Top of TEXT SECTION

Reputation: 109
Im trying to retrieve only the max values (including the multi index values) from a pandas dataframe that has multiple indexes. The dataframe I have is generated via a groupby and column selection ('tOfmAJyI') like this:
df.groupby('id')['tOfmAJyI'].value_counts()
Out[4]:
id tOfmAJyI
3 mlNXN 4
SSvEP 2
hCIpw 2
5 SSvEP 2
hCIpw 1
mlNXN 1
11 mlNXN 2
SSvEP 1
...
What I would like to achieve is to get the max values including their corresponding index values. So something like:
id tOfmAJyI
3 mlNXN 4
5 SSvEP 2
11 mlNXN 2
...
Any ideas how I can achieve this? I was able to get the id and max value but I'm still trying to get the corresponding value of 'tOfmAJyI'.
Upvotes: 11
Views: 8281
Reputation: 1776
If you don't have previously sorted values, I think the best general answer is this variation of the one by ffggk which avoids duplicate index.
df.groupby(level=0, group_keys=False).nlargest(1)
Example:
>> df
id tOfmAJyI
3 mlNXN 4
SSvEP 2
hCIpw 2
5 SSvEP 2
hCIpw 1
mlNXN 1
11 mlNXN 2
SSvEP 1
Name: val, dtype: int64
>> df.groupby(level=0, group_keys=False).nlargest(1)
id tOfmAJyI
3 mlNXN 4
5 SSvEP 2
11 mlNXN 2
Name: val, dtype: int64
Upvotes: 0
Reputation: 174
I had a similar question and I don't think currently this question has a good answer.

Bottom of TEXT SECTION
Top of SUPPLIED INFORMATION

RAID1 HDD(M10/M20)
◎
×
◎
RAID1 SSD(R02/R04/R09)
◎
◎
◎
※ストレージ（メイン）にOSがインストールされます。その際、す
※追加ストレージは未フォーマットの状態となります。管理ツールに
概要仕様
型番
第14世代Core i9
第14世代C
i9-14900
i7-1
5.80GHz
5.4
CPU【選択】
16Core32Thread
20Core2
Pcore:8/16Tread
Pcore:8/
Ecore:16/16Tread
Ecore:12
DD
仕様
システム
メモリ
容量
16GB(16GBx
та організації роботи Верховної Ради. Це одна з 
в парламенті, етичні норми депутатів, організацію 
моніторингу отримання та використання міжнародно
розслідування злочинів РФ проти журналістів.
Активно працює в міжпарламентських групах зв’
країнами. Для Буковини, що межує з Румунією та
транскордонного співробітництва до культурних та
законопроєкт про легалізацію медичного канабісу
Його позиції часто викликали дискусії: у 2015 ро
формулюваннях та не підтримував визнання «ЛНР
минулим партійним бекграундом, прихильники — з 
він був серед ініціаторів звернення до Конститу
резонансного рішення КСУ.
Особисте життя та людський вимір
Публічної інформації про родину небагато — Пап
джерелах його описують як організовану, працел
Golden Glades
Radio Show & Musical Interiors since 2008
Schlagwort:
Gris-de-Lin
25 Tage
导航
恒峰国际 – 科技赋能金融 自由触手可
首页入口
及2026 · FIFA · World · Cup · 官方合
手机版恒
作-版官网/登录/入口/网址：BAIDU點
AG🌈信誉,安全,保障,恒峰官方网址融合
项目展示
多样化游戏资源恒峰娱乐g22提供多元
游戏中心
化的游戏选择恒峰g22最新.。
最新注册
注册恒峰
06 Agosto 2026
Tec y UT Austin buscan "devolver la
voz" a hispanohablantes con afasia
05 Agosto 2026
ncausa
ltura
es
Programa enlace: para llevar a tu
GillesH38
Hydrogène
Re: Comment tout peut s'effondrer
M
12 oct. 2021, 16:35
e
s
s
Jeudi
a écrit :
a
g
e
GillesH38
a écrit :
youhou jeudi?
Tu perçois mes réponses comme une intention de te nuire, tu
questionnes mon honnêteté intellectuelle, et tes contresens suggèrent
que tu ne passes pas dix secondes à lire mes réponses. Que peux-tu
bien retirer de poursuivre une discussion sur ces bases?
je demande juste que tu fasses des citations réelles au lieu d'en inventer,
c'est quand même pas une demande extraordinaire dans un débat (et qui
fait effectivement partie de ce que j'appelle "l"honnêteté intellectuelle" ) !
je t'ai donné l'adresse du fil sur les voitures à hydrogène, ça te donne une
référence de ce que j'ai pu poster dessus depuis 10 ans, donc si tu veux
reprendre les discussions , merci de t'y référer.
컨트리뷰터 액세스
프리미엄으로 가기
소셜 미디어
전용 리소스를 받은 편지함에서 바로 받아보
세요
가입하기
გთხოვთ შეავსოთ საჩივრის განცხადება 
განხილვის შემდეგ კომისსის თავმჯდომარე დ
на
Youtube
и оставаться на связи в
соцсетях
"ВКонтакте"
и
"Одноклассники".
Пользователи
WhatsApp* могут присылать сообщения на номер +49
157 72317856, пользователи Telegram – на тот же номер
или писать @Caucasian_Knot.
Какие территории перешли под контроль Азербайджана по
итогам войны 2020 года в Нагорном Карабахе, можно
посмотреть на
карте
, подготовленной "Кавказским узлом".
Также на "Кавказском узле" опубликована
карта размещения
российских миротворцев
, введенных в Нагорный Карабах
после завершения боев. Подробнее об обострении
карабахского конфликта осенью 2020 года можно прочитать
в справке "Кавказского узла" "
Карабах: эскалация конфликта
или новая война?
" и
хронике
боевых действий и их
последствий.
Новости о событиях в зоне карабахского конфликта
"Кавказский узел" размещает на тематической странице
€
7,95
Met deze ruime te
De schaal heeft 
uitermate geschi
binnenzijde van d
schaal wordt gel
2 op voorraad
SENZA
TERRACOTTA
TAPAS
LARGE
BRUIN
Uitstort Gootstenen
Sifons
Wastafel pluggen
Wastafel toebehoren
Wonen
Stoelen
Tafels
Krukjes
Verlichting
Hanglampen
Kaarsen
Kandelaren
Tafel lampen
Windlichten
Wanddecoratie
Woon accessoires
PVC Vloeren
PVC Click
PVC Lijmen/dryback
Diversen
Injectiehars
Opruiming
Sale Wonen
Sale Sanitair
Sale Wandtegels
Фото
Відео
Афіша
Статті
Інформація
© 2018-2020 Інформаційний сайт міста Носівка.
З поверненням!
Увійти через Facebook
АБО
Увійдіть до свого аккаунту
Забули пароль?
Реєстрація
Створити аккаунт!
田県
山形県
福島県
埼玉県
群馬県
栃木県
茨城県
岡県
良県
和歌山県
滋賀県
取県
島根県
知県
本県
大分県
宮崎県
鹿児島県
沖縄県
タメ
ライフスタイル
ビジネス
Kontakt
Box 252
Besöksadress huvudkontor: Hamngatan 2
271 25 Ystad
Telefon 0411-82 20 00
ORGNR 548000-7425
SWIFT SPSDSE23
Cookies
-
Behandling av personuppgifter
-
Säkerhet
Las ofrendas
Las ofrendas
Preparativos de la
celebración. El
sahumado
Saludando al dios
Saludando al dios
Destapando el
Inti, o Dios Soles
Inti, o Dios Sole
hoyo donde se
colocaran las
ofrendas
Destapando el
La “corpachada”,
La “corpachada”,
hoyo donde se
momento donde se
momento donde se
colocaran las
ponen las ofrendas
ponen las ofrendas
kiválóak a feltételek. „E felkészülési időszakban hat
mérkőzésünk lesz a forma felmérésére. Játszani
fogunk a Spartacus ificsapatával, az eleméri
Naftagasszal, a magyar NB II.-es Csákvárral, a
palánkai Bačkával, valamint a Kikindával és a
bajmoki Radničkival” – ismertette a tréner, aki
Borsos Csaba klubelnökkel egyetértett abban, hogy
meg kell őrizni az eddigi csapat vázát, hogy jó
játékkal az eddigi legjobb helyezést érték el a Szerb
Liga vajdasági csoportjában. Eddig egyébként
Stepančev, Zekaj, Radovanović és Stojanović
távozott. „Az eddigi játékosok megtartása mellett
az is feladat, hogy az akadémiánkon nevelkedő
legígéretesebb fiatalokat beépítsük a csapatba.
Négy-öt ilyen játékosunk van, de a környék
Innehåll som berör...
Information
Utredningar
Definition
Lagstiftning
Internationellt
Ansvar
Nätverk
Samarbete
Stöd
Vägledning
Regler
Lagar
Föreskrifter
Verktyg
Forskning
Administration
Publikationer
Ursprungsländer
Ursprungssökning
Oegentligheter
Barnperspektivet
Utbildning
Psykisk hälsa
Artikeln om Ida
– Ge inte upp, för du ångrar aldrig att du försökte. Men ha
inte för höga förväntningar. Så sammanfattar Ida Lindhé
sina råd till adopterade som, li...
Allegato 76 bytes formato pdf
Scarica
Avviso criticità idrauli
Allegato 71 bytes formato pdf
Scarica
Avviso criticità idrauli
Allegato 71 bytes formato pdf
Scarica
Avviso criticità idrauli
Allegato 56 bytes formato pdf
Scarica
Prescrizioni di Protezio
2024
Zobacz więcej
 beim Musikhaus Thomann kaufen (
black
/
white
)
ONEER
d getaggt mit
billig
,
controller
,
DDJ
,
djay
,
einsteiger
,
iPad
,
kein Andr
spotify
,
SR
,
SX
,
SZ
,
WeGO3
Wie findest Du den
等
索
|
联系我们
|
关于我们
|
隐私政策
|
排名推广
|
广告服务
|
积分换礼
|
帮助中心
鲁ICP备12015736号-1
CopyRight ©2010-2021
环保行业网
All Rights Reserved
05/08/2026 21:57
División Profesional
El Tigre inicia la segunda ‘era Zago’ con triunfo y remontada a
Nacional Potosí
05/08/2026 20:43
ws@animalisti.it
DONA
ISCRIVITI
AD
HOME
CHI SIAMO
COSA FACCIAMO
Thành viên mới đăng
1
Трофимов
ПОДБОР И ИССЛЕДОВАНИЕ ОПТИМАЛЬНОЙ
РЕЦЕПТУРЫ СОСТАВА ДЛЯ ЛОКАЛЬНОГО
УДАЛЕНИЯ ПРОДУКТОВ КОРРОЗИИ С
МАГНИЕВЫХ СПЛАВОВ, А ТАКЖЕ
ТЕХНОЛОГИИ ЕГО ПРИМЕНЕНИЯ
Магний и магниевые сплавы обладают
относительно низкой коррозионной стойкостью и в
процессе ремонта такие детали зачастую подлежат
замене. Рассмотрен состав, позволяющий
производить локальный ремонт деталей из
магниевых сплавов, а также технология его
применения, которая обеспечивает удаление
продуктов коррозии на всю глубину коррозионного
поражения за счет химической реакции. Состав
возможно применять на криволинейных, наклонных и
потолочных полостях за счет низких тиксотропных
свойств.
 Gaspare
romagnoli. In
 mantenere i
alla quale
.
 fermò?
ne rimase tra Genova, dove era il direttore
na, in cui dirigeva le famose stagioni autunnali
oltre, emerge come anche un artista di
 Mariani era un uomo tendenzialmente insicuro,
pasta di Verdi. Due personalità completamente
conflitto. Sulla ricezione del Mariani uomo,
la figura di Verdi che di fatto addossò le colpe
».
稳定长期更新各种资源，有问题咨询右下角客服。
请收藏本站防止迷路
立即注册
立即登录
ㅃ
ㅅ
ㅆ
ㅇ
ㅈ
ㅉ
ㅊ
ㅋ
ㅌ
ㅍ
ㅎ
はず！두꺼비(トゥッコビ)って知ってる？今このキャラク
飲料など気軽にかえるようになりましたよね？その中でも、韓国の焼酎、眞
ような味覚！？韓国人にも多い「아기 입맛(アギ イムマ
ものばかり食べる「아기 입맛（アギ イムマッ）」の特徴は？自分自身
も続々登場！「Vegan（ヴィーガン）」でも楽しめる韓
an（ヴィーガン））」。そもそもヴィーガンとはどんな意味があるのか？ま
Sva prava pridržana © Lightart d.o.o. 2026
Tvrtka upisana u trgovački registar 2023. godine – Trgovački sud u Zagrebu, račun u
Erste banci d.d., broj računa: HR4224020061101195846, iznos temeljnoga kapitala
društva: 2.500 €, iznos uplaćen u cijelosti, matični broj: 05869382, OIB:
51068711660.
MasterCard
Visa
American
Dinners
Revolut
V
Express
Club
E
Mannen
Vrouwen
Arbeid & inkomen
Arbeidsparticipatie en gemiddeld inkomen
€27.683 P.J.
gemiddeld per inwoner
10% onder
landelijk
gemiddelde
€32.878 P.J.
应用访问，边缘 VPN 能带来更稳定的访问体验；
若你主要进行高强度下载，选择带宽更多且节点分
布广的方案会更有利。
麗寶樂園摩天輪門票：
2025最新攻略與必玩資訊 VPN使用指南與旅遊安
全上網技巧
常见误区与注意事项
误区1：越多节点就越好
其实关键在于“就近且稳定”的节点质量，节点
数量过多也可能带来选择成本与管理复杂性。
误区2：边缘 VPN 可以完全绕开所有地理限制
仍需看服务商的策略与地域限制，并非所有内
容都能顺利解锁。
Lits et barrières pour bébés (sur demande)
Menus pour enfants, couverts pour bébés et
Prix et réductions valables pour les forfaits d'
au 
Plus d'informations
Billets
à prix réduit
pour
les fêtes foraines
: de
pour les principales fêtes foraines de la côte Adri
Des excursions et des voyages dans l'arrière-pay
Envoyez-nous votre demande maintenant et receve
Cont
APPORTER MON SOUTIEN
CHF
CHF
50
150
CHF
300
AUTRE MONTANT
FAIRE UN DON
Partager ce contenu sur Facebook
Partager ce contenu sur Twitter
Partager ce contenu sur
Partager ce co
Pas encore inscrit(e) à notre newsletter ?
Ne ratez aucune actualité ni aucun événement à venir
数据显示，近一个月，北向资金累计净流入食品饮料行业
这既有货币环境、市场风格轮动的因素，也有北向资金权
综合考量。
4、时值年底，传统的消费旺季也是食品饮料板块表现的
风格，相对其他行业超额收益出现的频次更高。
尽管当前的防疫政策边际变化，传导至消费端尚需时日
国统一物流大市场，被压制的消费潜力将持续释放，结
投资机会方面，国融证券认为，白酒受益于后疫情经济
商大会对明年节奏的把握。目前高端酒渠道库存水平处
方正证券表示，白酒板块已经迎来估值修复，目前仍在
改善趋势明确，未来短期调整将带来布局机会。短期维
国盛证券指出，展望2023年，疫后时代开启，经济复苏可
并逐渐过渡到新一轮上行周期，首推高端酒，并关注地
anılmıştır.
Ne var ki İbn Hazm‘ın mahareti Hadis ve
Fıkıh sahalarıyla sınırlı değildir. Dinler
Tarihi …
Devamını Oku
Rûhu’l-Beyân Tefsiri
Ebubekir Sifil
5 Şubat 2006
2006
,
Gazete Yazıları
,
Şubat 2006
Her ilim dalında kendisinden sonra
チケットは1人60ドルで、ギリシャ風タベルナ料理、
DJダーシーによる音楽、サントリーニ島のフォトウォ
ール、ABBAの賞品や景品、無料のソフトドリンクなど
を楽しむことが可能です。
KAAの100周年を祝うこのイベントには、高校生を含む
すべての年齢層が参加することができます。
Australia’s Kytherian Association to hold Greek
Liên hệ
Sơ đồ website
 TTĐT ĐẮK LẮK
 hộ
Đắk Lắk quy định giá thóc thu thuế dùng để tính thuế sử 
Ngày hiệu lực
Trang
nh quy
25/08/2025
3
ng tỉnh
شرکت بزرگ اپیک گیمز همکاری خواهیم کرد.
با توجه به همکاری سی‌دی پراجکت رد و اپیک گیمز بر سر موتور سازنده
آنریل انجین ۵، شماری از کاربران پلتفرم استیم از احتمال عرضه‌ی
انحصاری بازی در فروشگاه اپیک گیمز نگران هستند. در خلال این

Bottom of SUPPLIED INFORMATION

— ASSIGNMENT 1 —
Answer each question from the pandas forum thread.
(a) Which column is selected after grouping by 'id' in the original code?
(b) What is the full line of code the answer with reputation 1776 recommends?
(c) How many views does the thread show?
— ASSIGNMENT 2 —
Extend the pandas forum thread by writing what follows its final sentence.

— RESULT 1 —
(a) 'tOfmAJyI'
(b) df.groupby(level=0, group_keys=False).nlargest(1)
(c) 8281

— RESULT 2 —
My solution was this, I think it's cleaner:
df.groupby(level=0).nlargest(1)
this keeps the multiindex object and doesn't need a lambda function
Upvotes: 0
Reputation: 41
I can't understand why the practical solution for this problem isn't mentioned anywhere!?
Just do this:
For DataFrame DF with Keys KEY1,KEY2 where you want the max value for every KEY1, including KEY2:
DF.groupby('KEY1').apply(lambda x: x.max())
And you'll get the maximum for each KEY1 INCLUDING the Information which KEY2 holds the maximum, relative to each KEY1.
Upvotes: 4
Reputation: 323396
groupby
+ head
df.groupby(level=0).head(1)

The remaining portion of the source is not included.